▶ [EXTRACT]:
I have a sketch that is using TinyGPS to read from a NMEA GPS. As is typical when you have a serial sensor spewing lots of data, my sketch checks for and parses serial data at every iteration it can.
It seems that doing so prevents OTA updates from working. I'm in SEMI_AUTOMATIC mode, and during startup I actually run a dedicated function for 14 seconds to check in with the cloud and look for OTA updates.
This snippet, called during the setup() stage, works fine. It waits for 14 seconds before starting loop() during which an OTA flash will interrupt it and succeed:
void cloudCheck() {
Particle.connect();
for (uint8_t i=0; i<70; i++) {
analogWrite(LED, 1023);
delay(100);
analogWrite(LED, 0);
delay(100);
if (Particle.connected() == false) Particle.connect();
}
}
The below snippet merely adds serial buffer checking and GPS parsing with the TinyGPS library during the delay() function. (I took serDelay() from the tinyGPS example, and also use it elsewhere in my sketch.) However, in this version - OTA always fails. The LED blinks at the same rate, and the device shows up in the Particle.io dashboard as connected, but it never accepts an OTA request. It seems like the Serial I/O is blocking/interrupting the OTA ability.
void parseGPS() {
while(Serial.available())
gps.encode(Serial.read());
}
void serDelay(unsigned long ms) {
unsigned long start = millis();
do {
parseGPS();
} while (millis() - start < ms);
}
void cloudCheck() {
Particle.connect();
for (uint8_t i=0; i<70; i++) {
analogWrite(LED, 1023);
serDelay(100);
analogWrite(LED, 0);
serDelay(100);
if (Particle.connected() == false) Particle.connect();
}
}
It's not a big deal to me, I just reverted to the top version of the startup function. (I abandon the cloud after setup() anyway, hence the initial delay to check for OTA.) But I can see where someone who was doing primarily serial I/O in the main loop() body might get into trouble with this, if that is indeed what's happening. Is this a known/documented limitation?

▶ [WHAT TO PRODUCE]: List each distinct function called inside the second version of cloudCheck() in the post about OTA updates and GPS parsing. The rows are separate material and have no connection to the post above.

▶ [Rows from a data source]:
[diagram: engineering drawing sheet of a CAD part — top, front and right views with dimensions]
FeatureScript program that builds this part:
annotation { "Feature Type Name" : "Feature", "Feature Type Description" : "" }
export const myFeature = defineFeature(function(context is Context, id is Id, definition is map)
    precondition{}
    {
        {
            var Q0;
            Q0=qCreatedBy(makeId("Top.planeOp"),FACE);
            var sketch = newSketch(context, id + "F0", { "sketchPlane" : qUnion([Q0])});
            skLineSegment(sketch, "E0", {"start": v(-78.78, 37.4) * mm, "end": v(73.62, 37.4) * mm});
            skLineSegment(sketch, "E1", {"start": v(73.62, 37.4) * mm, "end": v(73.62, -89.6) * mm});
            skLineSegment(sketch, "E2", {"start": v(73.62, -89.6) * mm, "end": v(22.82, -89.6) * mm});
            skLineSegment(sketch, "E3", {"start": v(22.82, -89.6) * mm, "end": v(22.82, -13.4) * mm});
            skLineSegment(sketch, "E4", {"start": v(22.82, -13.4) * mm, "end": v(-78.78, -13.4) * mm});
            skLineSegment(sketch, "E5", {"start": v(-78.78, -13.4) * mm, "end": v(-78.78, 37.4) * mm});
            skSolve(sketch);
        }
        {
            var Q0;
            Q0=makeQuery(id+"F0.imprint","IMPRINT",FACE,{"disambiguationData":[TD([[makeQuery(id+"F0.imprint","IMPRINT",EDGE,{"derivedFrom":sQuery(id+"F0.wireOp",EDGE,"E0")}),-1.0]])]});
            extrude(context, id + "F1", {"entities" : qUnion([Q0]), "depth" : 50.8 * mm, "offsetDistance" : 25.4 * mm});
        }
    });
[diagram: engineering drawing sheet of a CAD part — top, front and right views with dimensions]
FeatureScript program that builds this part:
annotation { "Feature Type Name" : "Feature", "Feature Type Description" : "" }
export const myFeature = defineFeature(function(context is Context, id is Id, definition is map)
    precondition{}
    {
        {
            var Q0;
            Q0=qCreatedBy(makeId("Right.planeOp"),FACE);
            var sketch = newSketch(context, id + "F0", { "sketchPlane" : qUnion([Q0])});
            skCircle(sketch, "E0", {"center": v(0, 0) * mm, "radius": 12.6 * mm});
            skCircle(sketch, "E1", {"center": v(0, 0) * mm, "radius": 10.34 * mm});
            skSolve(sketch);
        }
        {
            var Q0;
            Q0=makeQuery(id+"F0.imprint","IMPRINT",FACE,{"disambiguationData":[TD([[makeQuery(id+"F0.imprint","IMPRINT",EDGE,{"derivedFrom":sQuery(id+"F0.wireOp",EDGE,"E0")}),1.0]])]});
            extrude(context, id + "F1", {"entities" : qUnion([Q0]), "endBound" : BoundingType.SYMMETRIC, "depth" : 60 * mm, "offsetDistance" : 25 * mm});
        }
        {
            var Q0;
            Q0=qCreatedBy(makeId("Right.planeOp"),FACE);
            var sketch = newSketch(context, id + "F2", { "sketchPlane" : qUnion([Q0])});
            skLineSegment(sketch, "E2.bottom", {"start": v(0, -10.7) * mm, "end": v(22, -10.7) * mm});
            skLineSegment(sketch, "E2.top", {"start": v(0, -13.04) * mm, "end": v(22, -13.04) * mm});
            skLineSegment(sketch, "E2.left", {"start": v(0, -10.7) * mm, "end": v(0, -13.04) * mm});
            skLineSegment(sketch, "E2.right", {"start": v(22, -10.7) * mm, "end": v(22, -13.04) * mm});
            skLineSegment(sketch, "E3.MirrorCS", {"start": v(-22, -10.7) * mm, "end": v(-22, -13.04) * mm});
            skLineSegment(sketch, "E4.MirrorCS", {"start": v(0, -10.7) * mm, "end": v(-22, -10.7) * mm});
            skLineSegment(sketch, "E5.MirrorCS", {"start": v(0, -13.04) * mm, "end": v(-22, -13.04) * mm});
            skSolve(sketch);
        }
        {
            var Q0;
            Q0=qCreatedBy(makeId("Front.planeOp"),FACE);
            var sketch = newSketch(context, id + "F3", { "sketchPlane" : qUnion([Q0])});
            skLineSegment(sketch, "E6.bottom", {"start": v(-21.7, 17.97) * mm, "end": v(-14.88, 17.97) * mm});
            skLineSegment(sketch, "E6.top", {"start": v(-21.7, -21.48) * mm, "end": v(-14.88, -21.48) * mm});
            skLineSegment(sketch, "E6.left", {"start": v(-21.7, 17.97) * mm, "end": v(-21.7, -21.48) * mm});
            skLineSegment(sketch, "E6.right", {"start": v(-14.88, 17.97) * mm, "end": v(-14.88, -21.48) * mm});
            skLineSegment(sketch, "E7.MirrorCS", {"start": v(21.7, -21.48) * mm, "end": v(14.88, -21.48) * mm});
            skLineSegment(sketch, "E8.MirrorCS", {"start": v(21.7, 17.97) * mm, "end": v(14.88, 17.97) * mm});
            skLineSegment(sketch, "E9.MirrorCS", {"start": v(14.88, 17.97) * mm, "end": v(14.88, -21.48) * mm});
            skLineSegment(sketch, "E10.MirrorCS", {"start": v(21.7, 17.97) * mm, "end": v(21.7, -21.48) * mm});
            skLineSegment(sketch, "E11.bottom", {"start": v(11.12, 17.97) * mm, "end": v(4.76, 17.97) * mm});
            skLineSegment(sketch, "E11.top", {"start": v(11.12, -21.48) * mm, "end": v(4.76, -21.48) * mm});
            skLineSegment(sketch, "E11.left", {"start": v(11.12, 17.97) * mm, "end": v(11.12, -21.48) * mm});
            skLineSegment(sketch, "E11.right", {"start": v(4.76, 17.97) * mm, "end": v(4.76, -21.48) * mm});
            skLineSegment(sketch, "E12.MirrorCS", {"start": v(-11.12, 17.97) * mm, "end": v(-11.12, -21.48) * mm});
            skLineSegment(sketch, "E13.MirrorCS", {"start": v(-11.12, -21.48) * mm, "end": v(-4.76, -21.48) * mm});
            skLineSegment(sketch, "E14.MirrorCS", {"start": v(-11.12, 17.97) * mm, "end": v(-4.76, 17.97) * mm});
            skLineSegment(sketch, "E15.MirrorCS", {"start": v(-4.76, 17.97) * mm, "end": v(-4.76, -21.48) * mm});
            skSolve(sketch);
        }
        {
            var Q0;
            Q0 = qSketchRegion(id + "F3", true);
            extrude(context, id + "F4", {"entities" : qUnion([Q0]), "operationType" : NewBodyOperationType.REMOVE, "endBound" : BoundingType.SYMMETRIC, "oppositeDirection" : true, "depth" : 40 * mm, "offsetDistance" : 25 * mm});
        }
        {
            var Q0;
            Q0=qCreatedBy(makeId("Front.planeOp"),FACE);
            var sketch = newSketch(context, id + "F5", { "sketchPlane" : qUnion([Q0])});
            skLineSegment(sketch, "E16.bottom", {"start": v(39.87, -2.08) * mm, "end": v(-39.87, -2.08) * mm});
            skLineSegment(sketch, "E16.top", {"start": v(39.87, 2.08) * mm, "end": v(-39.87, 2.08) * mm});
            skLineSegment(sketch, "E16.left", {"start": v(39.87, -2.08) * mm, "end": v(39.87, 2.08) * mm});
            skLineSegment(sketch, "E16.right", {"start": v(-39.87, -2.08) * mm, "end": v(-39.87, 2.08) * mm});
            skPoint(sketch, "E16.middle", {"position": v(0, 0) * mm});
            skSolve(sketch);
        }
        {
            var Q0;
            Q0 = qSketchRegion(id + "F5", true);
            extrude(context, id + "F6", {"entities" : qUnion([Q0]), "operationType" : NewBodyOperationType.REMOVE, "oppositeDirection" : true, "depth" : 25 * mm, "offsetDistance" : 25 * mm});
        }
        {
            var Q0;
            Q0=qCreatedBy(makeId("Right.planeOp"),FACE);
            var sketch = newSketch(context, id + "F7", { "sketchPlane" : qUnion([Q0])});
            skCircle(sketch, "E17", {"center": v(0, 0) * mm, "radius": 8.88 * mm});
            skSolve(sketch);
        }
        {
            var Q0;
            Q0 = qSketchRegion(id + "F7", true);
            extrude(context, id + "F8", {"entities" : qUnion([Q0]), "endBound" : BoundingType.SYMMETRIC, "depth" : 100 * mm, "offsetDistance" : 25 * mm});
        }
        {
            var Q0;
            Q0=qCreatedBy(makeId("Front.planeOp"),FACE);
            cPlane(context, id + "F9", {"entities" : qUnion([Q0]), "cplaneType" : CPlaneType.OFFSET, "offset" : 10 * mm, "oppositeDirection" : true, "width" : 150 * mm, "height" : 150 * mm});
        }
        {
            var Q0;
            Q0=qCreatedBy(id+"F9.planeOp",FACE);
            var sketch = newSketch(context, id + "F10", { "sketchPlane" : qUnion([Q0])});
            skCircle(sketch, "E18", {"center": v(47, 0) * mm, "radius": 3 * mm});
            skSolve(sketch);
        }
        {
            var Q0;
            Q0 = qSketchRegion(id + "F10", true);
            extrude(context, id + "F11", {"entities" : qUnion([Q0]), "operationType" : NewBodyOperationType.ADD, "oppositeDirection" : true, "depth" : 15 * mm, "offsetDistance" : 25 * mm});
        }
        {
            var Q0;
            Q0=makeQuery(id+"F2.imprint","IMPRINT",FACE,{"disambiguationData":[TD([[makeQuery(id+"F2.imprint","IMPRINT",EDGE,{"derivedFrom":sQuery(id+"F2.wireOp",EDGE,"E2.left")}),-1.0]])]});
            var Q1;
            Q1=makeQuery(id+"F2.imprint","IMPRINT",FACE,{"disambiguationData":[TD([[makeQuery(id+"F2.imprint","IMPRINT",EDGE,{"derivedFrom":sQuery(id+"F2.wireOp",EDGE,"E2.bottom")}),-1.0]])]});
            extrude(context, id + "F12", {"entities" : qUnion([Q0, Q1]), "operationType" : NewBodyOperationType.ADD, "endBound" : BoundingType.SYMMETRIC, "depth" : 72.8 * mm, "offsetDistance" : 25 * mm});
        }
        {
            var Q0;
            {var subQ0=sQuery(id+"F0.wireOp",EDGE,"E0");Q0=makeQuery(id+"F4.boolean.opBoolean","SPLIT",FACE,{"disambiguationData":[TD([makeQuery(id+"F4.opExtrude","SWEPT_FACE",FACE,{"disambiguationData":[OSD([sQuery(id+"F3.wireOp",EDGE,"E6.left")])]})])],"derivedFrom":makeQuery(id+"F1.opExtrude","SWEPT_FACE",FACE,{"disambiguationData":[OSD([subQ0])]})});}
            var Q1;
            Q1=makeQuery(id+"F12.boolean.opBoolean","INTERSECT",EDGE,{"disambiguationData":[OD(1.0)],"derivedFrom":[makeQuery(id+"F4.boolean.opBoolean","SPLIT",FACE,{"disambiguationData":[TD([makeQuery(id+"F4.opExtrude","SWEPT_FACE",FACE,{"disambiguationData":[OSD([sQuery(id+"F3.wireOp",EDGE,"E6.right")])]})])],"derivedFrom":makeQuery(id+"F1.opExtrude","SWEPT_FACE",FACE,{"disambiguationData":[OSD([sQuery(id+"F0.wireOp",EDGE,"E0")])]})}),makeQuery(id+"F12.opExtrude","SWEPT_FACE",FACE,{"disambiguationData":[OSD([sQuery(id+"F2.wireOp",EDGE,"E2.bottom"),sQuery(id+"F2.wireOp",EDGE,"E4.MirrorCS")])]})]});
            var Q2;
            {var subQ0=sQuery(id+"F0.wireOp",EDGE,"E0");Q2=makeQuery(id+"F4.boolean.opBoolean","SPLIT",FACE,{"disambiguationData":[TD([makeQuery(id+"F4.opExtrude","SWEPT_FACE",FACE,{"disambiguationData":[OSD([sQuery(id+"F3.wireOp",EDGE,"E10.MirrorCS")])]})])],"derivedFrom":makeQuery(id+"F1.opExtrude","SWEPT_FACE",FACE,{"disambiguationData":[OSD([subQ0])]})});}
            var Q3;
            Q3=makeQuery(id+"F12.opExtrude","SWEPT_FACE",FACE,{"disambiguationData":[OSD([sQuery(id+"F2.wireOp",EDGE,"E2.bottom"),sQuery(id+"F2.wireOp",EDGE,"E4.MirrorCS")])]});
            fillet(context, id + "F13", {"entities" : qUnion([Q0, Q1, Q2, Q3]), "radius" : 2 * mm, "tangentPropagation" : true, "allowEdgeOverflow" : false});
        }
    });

▶ [COMPLETED TASK]: Particle.connect(), analogWrite(), serDelay(), Particle.connected()